[REQUIRED WORK]
Can you write out the text of the listing below again with "Home" replaced by "Inicio" and everything else left unchanged, omitting the pictures?

Dataset entries
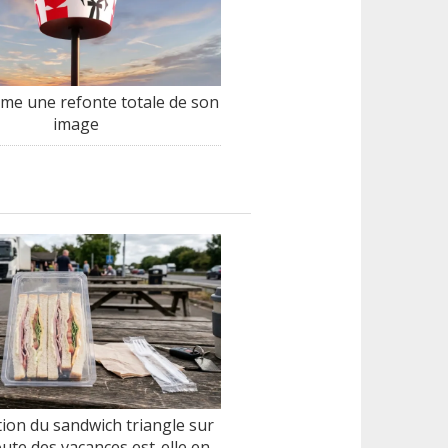
me une refonte totale de son
image
tion du sandwich triangle sur
oute des vacances est-elle en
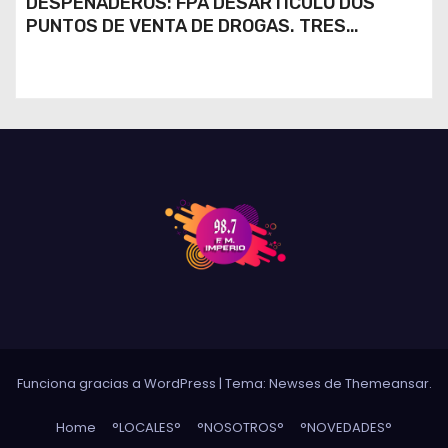
DESPEÑADEROS: FPA DESARTICULÓ DOS
PUNTOS DE VENTA DE DROGAS. TRES
DETENIDOS
Funciona gracias a WordPress
|
Tema: Newses de
Themeansar
.
Home
°LOCALES°
°NOSOTROS°
°NOVEDADES°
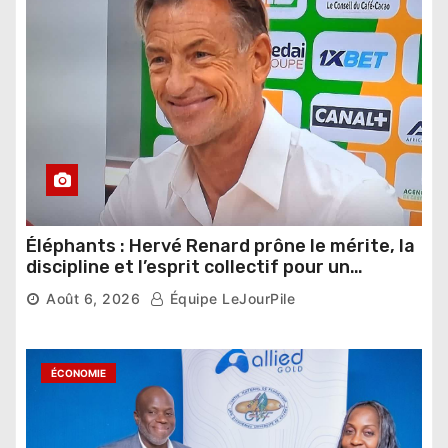
Éléphants : Hervé Renard prône le mérite, la
discipline et l’esprit collectif pour un
nouveau départ
Août 6, 2026
Équipe LeJourPile
ÉCONOMIE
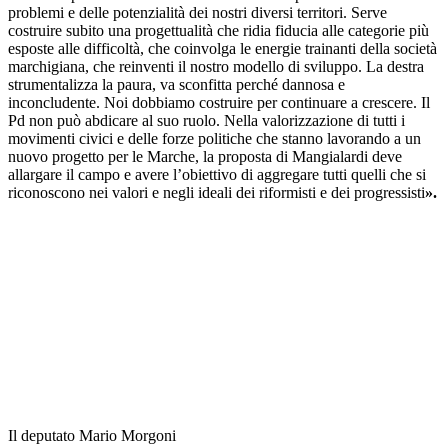
problemi e delle potenzialità dei nostri diversi territori. Serve
costruire subito una progettualità che ridia fiducia alle categorie più
esposte alle difficoltà, che coinvolga le energie trainanti della società
marchigiana, che reinventi il nostro modello di sviluppo. La destra
strumentalizza la paura, va sconfitta perché dannosa e
inconcludente. Noi dobbiamo costruire per continuare a crescere. Il
Pd non può abdicare al suo ruolo. Nella valorizzazione di tutti i
movimenti civici e delle forze politiche che stanno lavorando a un
nuovo progetto per le Marche, la proposta di Mangialardi deve
allargare il campo e avere l’obiettivo di aggregare tutti quelli che si
riconoscono nei valori e negli ideali dei riformisti e dei progressisti
».
Il deputato Mario Morgoni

[ANSWER TO THIS PROBLEM]
me une refonte totale de son
image
tion du sandwich triangle sur
oute des vacances est-elle en
DESPEÑADEROS: FPA DESARTICULÓ DOS
PUNTOS DE VENTA DE DROGAS. TRES
DETENIDOS
Funciona gracias a WordPress
|
Tema: Newses de
Themeansar
.
Inicio
°LOCALES°
°NOSOTROS°
°NOVEDADES°
Éléphants : Hervé Renard prône le mérite, la
discipline et l’esprit collectif pour un
nouveau départ
Août 6, 2026
Équipe LeJourPile
ÉCONOMIE
problemi e delle potenzialità dei nostri diversi territori. Serve
costruire subito una progettualità che ridia fiducia alle categorie più
esposte alle difficoltà, che coinvolga le energie trainanti della società
marchigiana, che reinventi il nostro modello di sviluppo. La destra
strumentalizza la paura, va sconfitta perché dannosa e
inconcludente. Noi dobbiamo costruire per continuare a crescere. Il
Pd non può abdicare al suo ruolo. Nella valorizzazione di tutti i
movimenti civici e delle forze politiche che stanno lavorando a un
nuovo progetto per le Marche, la proposta di Mangialardi deve
allargare il campo e avere l’obiettivo di aggregare tutti quelli che si
riconoscono nei valori e negli ideali dei riformisti e dei progressisti
».
Il deputato Mario Morgoni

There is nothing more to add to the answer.